Color Space Math

Inverse Technical Mapping: Dynamic Range Recovery

Deconstruct the mathematical equations of opto-electronic transfer functions to perform dynamic range recovery and degraded image recovery. Learn how to execute a color space reverse transform and restore dynamic range look to standard images.

Decompressing the Display-Referred OETF (Opto-Electronic Transfer Function)

A camera's OETF defines how incoming light at the sensor is encoded into digital pixel numbers. When standard images are exported, they are formatted for standard Rec.709 displays, which compress the original highlights and crush shadow levels to fit the display limits. Inverse Technical Mapping is the system of reversing these steps. By decompressing the display-referred OETF, we expand the contrast range, transforming restricted display signals back into linear scene values that match the physical light of the original scene.

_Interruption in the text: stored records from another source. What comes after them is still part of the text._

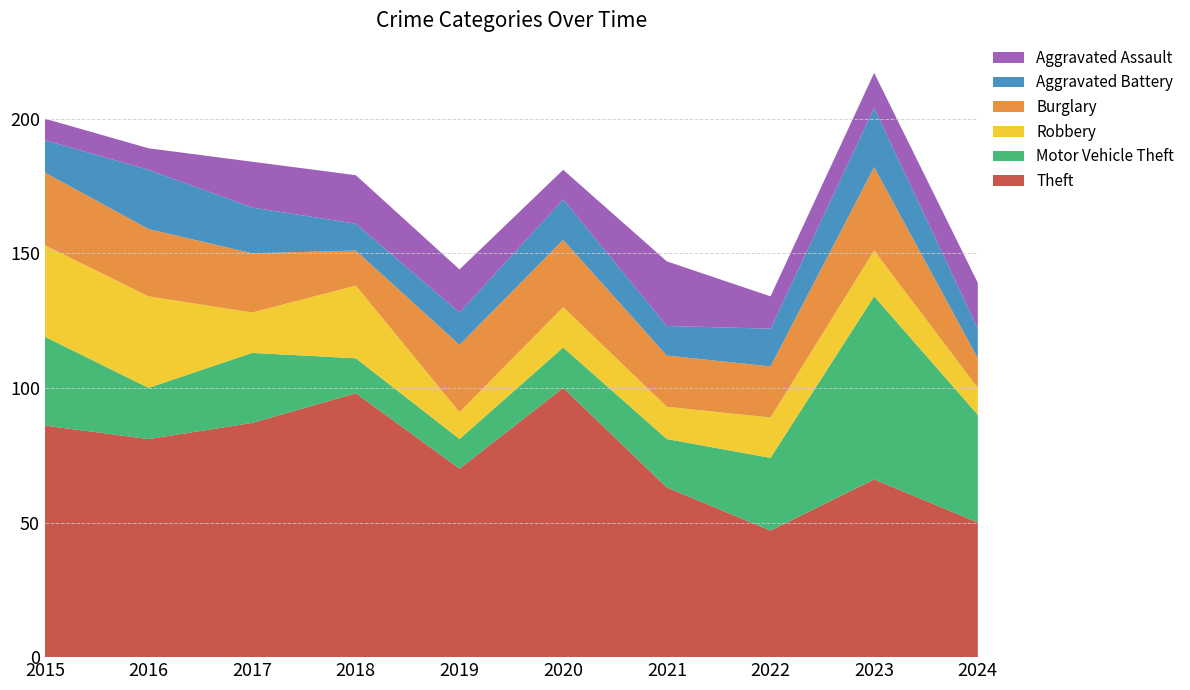

Reading left to right, what are all the values shown in this chart?

Theft: 2015=86	2016=81	2017=87	2018=98	2019=70	2020=100	2021=63	2022=47	2023=66	2024=50
Motor Vehicle Theft: 2015=33	2016=19	2017=26	2018=13	2019=11	2020=15	2021=18	2022=27	2023=68	2024=40
Robbery: 2015=34	2016=34	2017=15	2018=27	2019=10	2020=15	2021=12	2022=15	2023=17	2024=10
Burglary: 2015=27	2016=25	2017=22	2018=13	2019=25	2020=25	2021=19	2022=19	2023=31	2024=11
Aggravated Battery: 2015=12	2016=22	2017=17	2018=10	2019=12	2020=15	2021=11	2022=14	2023=22	2024=11
Aggravated Assault: 2015=8	2016=8	2017=17	2018=18	2019=16	2020=11	2021=24	2022=12	2023=13	2024=17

Mathematical Formulations for Highlights and Shoulder Roll-Off

Highlight recovery is the most mathematically complex phase of inverse mapping. Display curves use a "shoulder" (a soft compression of bright highlights) to prevent harsh clipping. To reverse this, we apply logarithmic functions or high-order polynomial curves. These equations extend the highlights, mapping the compressed values back onto an emulated high-dynamic-range scale. While it cannot recreate details in areas of total white clipping, it ensures that soft highlight transitions roll off naturally without forming gray rings.

Maintaining Color Gamut Consistency During Reconstruction

Expanding the luminance range of an image without altering the chromaticity causes severe color distortion, often shifting skin tones toward orange or yellow. To prevent this, our inverse mapping equations isolate luminance from chrominance. We convert the RGB coordinates into a decoupled color space (like ICtCp or YCbCr), expand the luminance channel (Y) mathematically, and then scale the color channels (Cb/Cr) proportionally. Re-translating this back to RGB maintains perfect color consistency.